'Mısır, Camp David'den vazgeçebilir'

Uluslararası siyaset dalında uzman makaleleri yayınlayan United World International (UWI), Gazze'deki Al-Ummah Üniversitesinden Siyaset Bilimci Dr. Husam Al Dajani ile ilgi çekici bir röportaj yaptı.

İsrail-Filistin savaşı Orta Doğu'nun karmaşık siyasi ve toplumsal dinamiklerinin merkezinde sürerken çatışmanın ne yöne evrileceği tüm dünyanın bir numaralı gündem maddesi olmaya devam ediyor. Mısırlı gazeteci Hend Selim imzalı UWI röportajında Dr. Husam Al Dajani, 1,5 milyon Filistinlinin sığındığı Refah kentine olası kara harekatından Camp David Antlaşmaları'na, HAMAS – El Fetih çekişmesinin direnişe verdiği zararlardan Filistin'de birlik arayışlarına ve İsrail'in yıkılışını öngören “80 yıl lanetine” kadar merak edilenleri yanıtlıyor.

'ULUSLARARASI GÜCÜN İSRAİL'E ETKİSİ YOK'

  • İsrail'in Refah'a askeri operasyon yapacağını düşünüyor musunuz?

İsrail'in Refah'a askeri operasyon yapmasına mani olan hiçbir şey olmadığını düşünüyorum. Uluslararası Adalet Divanı'nın (UAD), uluslararası kurumların, Birleşmiş Milletler Güvenlik Konseyi'nin (BMGK), diğer uluslararası ya da bölgesel tarafların herhangi bir etkisi yok.
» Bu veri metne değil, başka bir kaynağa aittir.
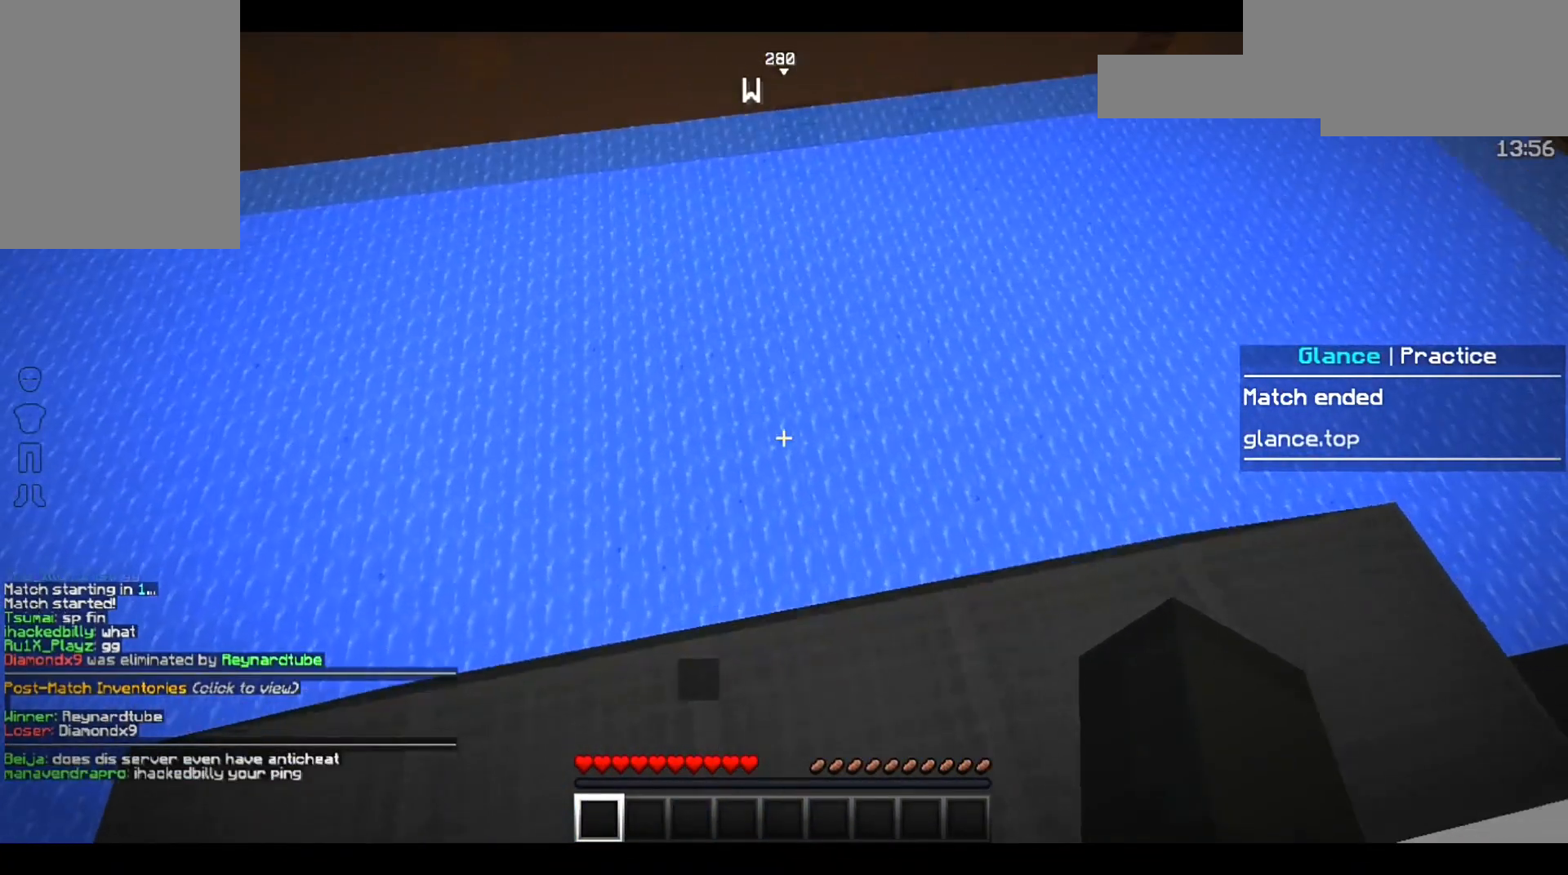
{"keys": [], "events": []}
Refah'a girerse İsrail'i kimse tehdit edemez. İsrail'in Gazze'nin her yerinde 30 binden fazla Filistinliyi öldürebilmesi bu konuda önemli bir gösterge. İşgalci devlet, Refah'a girmenin uluslararası toplumla, uluslararası kurumlarla, bölgesel taraflarla çatışmaya yol açmayacağının ve oyunun kurallarının değişmeyeceğini anladı. Dolayısıyla mücadelenin uzunluğu Netanyahu açısından önemli, böylelikle hükümeti devirebilecek iç gelişmelerden ve muhalefetin erken seçim taleplerinden kaçabilecek.

  • Refah'ta beklenen senaryo nedir?

HAMAS'ın Doha müzakerelerine yönelik teklifinin, Netanyahu'yu sıkıntıya sokmak ve onun herhangi bir siyasi çözüm veya sükunete yönelik bir süreç istemediğini göstermek açısından çok önemli olduğunu düşünüyorum. Ramazan ayında Refah'a girmek kolay değildi. Ramazan ayında Müslümanların kışkırtılması baskıya neden olabilir.

'MISIR İŞGAL GÜÇLERİNİ DİZGİNLEYEBİLİR'

  • İsrail'in Refah'a girmesi durumunda Mısır'ın tavrını nasıl bekliyorsunuz?

Cumhurbaşkanlığı, Dışişleri Bakanlığı ve Mısır'daki tüm partiler Kahire'nin bu operasyonu reddettiğini defalarca açıkladı. Mısır, Refah'a kara harekatının Filistinlileri Sina'ya itmesinden veya yerinden edilmeye zorlamasından korkuyor ki bu da Mısır'ın ulusal güvenliğini kesinlikle tehdit ediyor. Ayrıca Mısır, sınırındaki askeri operasyonu ulusal güvenliğine tehdit olarak değerlendiriyor.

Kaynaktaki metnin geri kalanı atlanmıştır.